Computing motif probabilities from an alignment
"""""""""""""""""""""""""""""""""""""""""""""""

The method ``get_motif_probs`` of ``Alignment`` objects returns the probabilities for all motifs of a given length. For individual nucleotides:

.. jupyter-execute::

    from cogent3 import load_aligned_seqs

    aln = load_aligned_seqs("data/primate_cdx2_promoter.fasta", moltype="dna")
    motif_probs = aln.get_motif_probs()
    motif_probs

For dinucleotides or longer, we need to pass in a ``KmerAlphabet`` with the appropriate word length. Here is an example with trinucleotides:

.. jupyter-execute::

    from cogent3 import get_moltype, load_aligned_seqs, make_table

    trinuc_alphabet = get_moltype("dna").alphabet.get_kmer_alphabet(3)
    aln = load_aligned_seqs("data/primate_cdx2_promoter.fasta", moltype="dna")
    motif_probs = aln.get_motif_probs(alphabet=trinuc_alphabet)
    table = make_table(header=["motif", "freq"], data=list(motif_probs.items()))
    table

Some calculations in ``cogent3`` require all non-zero values in the motif probabilities, in which case we use a pseudo-count. We illustrate that here with a simple example where T is missing. Without the pseudo-count, the frequency of T is 0.0, with the pseudo-count defined as 1e-6 then the frequency of T will be slightly less than 1e-6.

.. jupyter-execute::

    aln = make_aligned_seqs([("a", "AACAAC"), ("b", "AAGAAG")], moltype="dna")
    motif_probs = aln.get_motif_probs()
    assert motif_probs["T"] == 0.0
    motif_probs = aln.get_motif_probs(pseudocount=1e-6)
    motif_probs

.. note:: For alignments, motif probabilities are computed by treating sequences as non-overlapping tuples. To get all possible k-mers, use the ``iter_kmers()`` method on the sequence classes.

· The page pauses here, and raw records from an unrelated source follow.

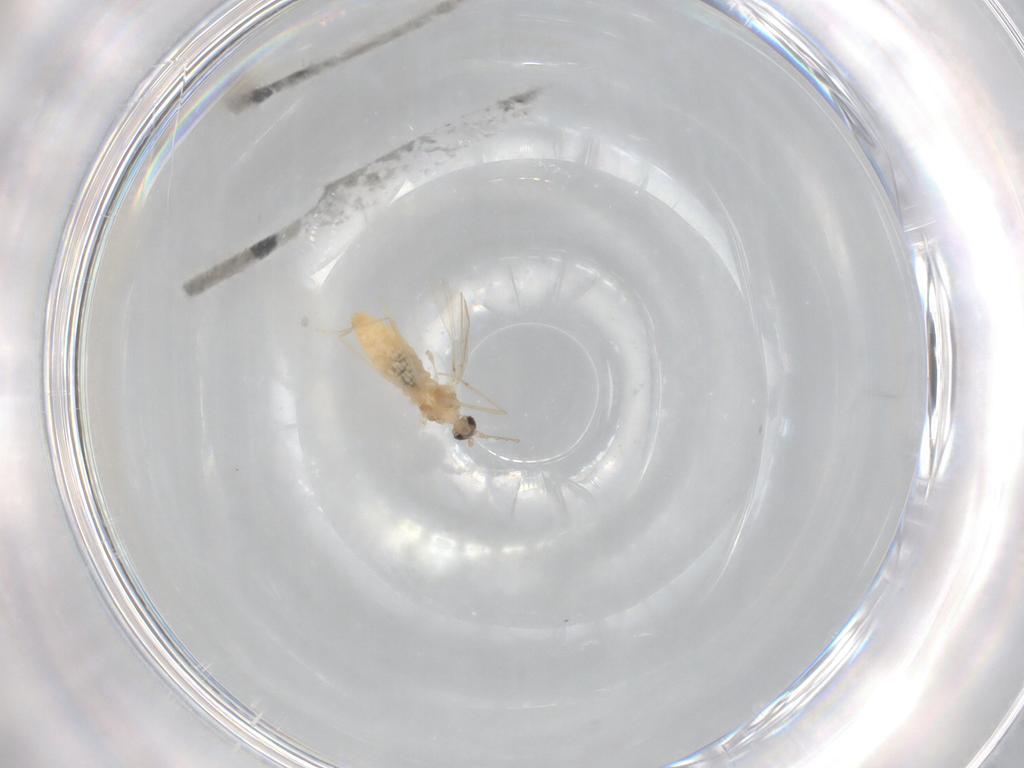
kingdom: Animalia
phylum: Arthropoda
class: Insecta
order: Diptera
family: Cecidomyiidae
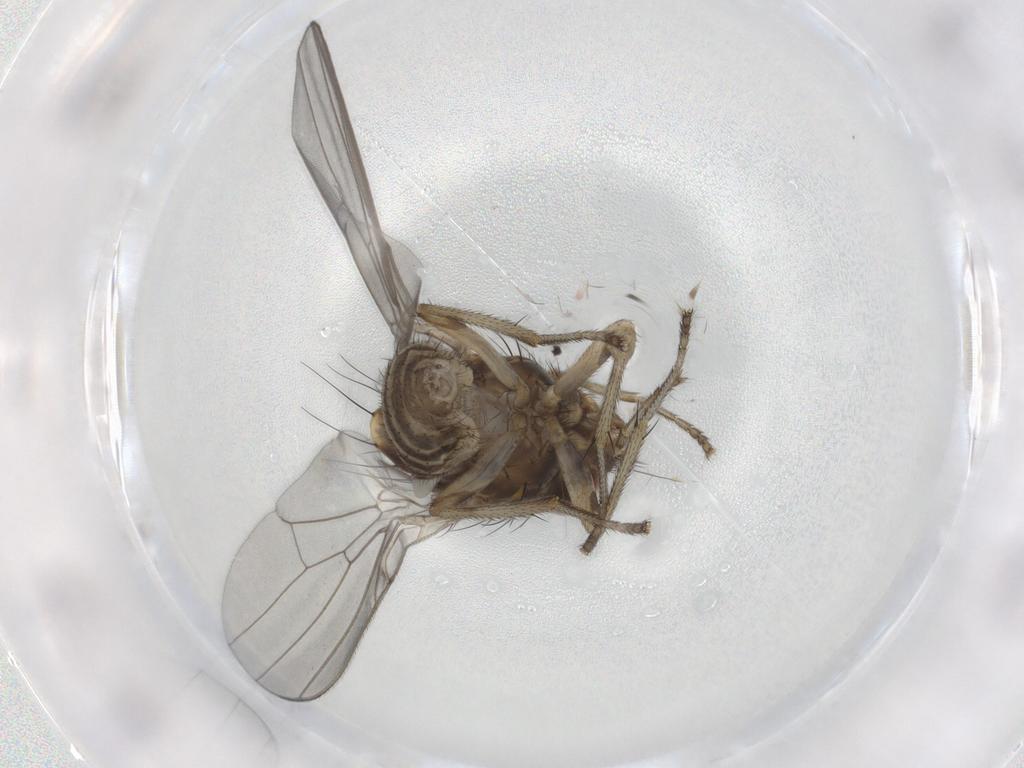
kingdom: Animalia
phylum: Arthropoda
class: Insecta
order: Diptera
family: Lauxaniidae
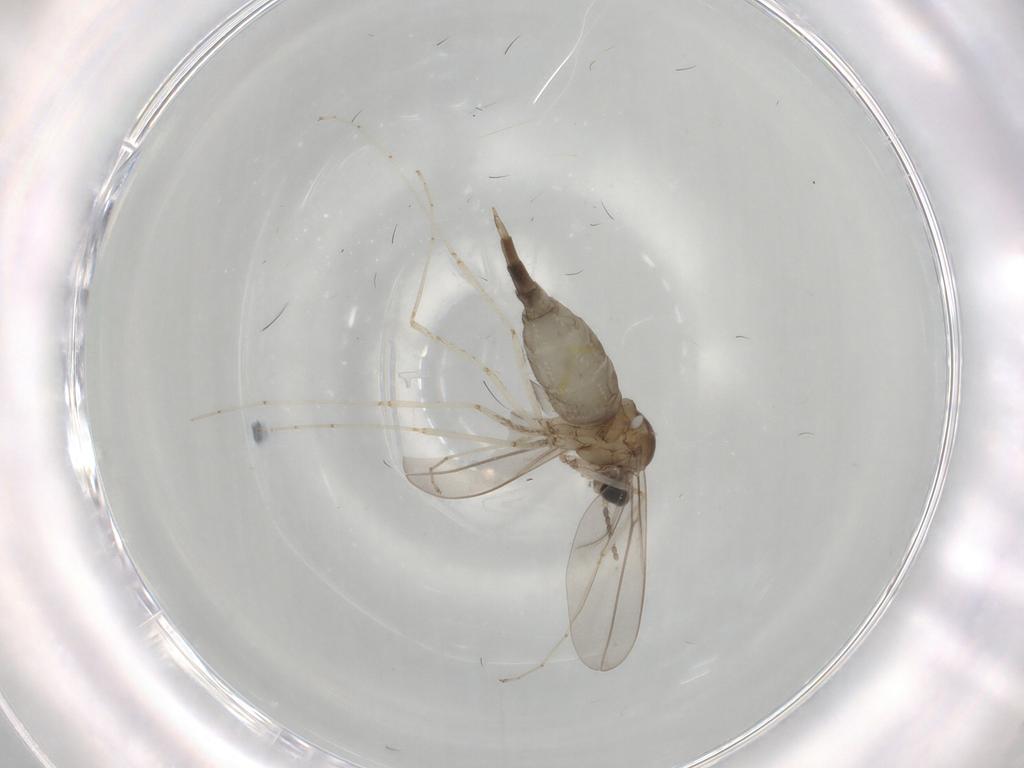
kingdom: Animalia
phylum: Arthropoda
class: Insecta
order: Diptera
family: Cecidomyiidae
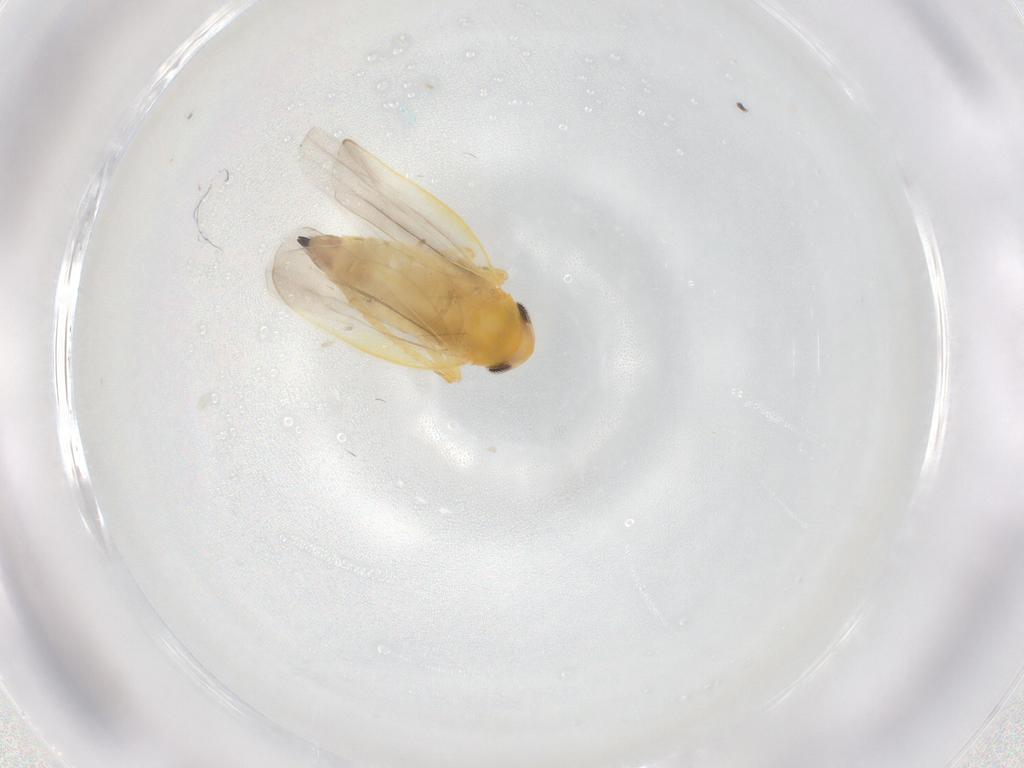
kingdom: Animalia
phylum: Arthropoda
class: Insecta
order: Hemiptera
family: Cicadellidae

Working with alignment gaps
"""""""""""""""""""""""""""

Filtering extracted columns for the gap character
+++++++++++++++++++++++++++++++++++++++++++++++++

.. jupyter-execute::

    from cogent3 import load_aligned_seqs

    aln = load_aligned_seqs("data/primate_cdx2_promoter.fasta", moltype="dna")
    col = aln[113:115].iter_positions()
    c1, c2 = list(col)
    c1, c2
    list(filter(lambda x: x == "-", c1))
    list(filter(lambda x: x == "-", c2))

Calculating the gaps per position
+++++++++++++++++++++++++++++++++

.. jupyter-execute::

    from cogent3 import load_aligned_seqs

    aln = load_aligned_seqs("data/primate_cdx2_promoter.fasta", moltype="dna")
    gap_counts = aln.count_gaps_per_pos()
    gap_counts  # this is a DictArray

To turn that into grap fraction

.. jupyter-execute::

    gap_frac = gap_counts.array / aln.num_seqs

Filtering alignments based on gaps
++++++++++++++++++++++++++++++++++

If we want to remove positions from the alignment which are gaps in more than a certain percentage of the sequences, use the ``omit_gap_pos()``.

.. jupyter-execute::

    aln = make_aligned_seqs(
        [
            ("seq1", "ATGAA---TG-"),
            ("seq2", "ATG-AGTGATG"),
            ("seq3", "AT--AG-GATG"),
        ],
        moltype="dna",
    )
    filtered_aln = aln.omit_gap_pos(allowed_gap_frac=0.40)
    filtered_aln

.. note:: The default for ``filtered_aln.omit_gap_pos()`` is to remove columns with gaps in all the sequences. This can occur after sequences have been removed from the alignment.